On Fri, 14 Jun 2002, Robert Mathews wrote:
applications. Sourcefire founder Martin Roesch and other experts say that the problem is being investigated by tech firms, private researchers, and government agencies. The National Infrastructure Protection Board's Debbie Weierman notes that her agency has been collaborating with experts from the NSA, the Federal Computer Incident Response Center, CERT, private groups, and others since March to see how widespread the ASN.1 flaw is. Microsoft, Lucent, and Oracle are among the private-sector companies that have investigated or are investigating how their products may be affected
I'm certain the best people are working on this, but once again Steve Bellovin scooped them all nearly a decade ago. In the early 1990's myself and several other people were developing the Z39.50 Information Retrieval protocol, including Bob Waldstein from Bell Labs. Like many other ISO/OSI protocols, Z39.50 used ASN.1 as the protocol description language. At first all of us tried using the existing ASN.1 tools, commercial and public domain. We found problems with essentially all of the available ASN.1 compilers and libraries in the 1990's.

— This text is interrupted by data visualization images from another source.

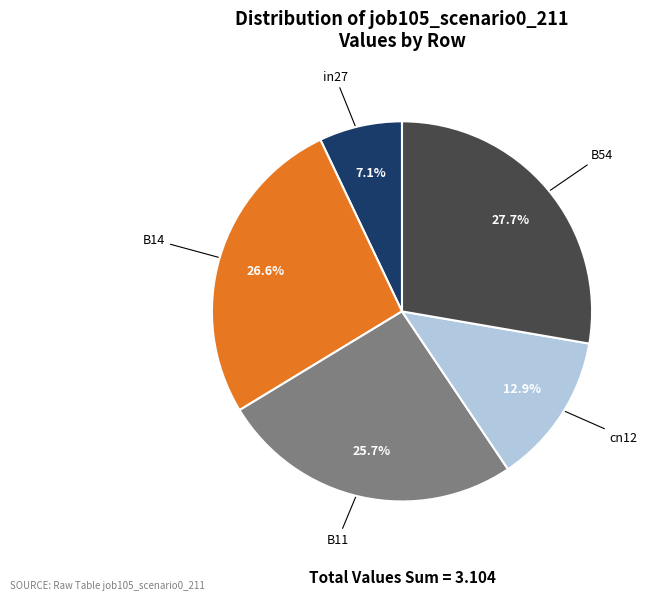

Does any single category account for the majority?

No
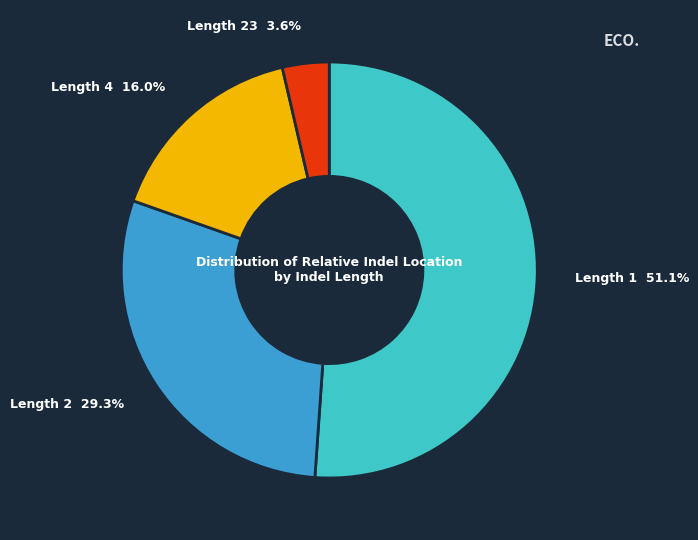

Does any single category account for the majority?

Yes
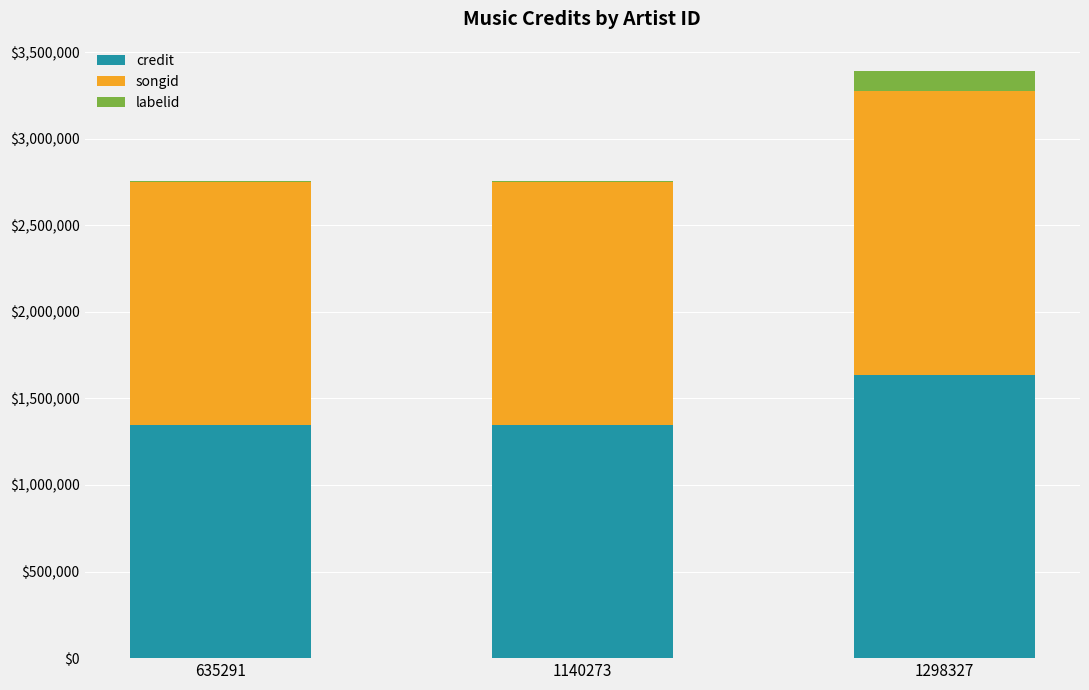

At which category is the sum across all series the highest?

1298327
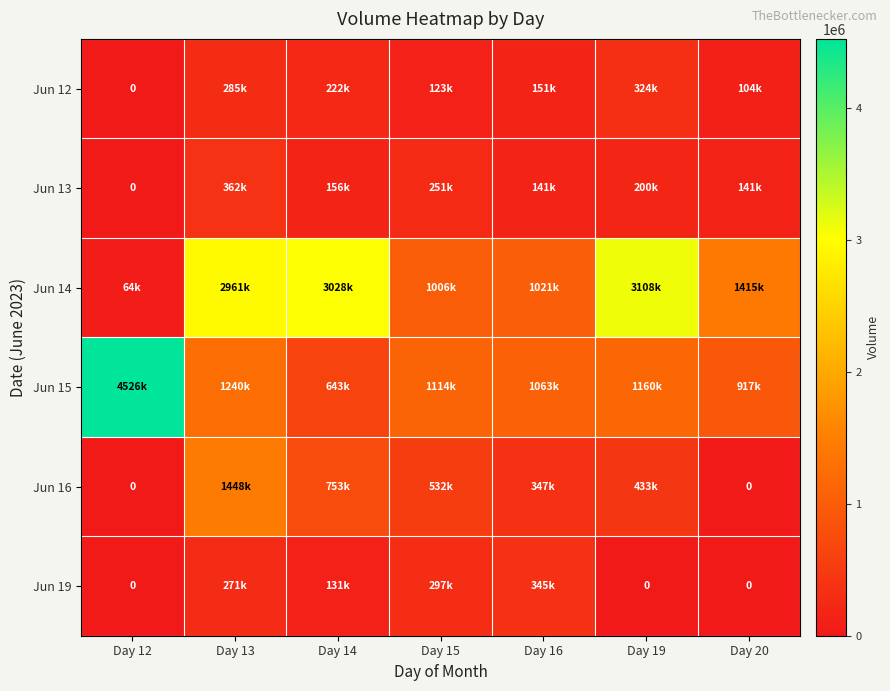

List the series in order of their peak value, lowest first.

Jun 12, Jun 19, Jun 13, Jun 16, Jun 14, Jun 15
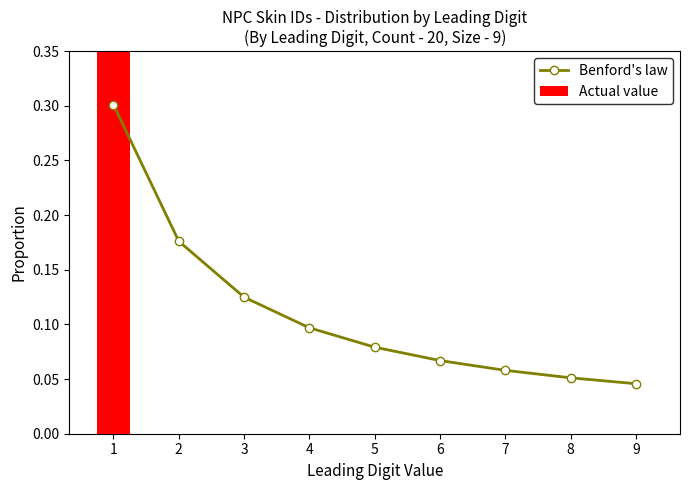

At which category is the sum across all series the highest?

1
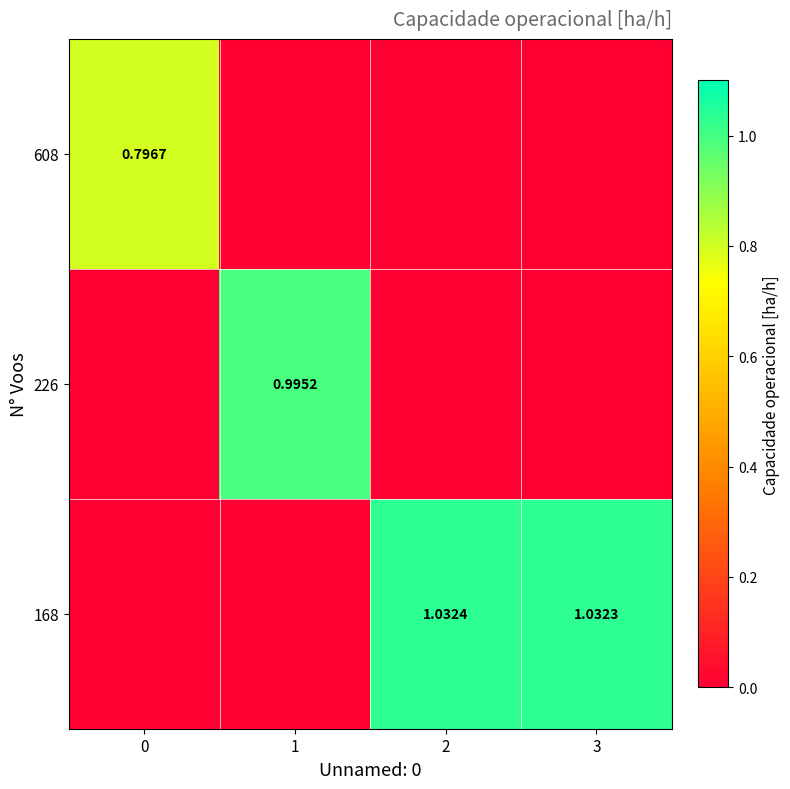

What is the average value of the 226 series?

0.2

In 1992 we didn't think of calling it a security flaw, we just called it bad code. We needed to pass the Z39.50/ASN.1 protocol through Bellovin's fancy firewalls (see his book) which created an interesting conflict. Firewalls should be very simple devices, and ASN.1 can be complex. Despite Bellovin's misgivings, we got Z39.50/ASN.1 through his firewalls. Imagine if the US Government's GOSIP procurement policy had worked in in the 1980's. Instead of a few protocols like SNMP and Z39.50, every network protocol followed the OSI model and used ASN.1 for the session layer, presentation layer and application layer.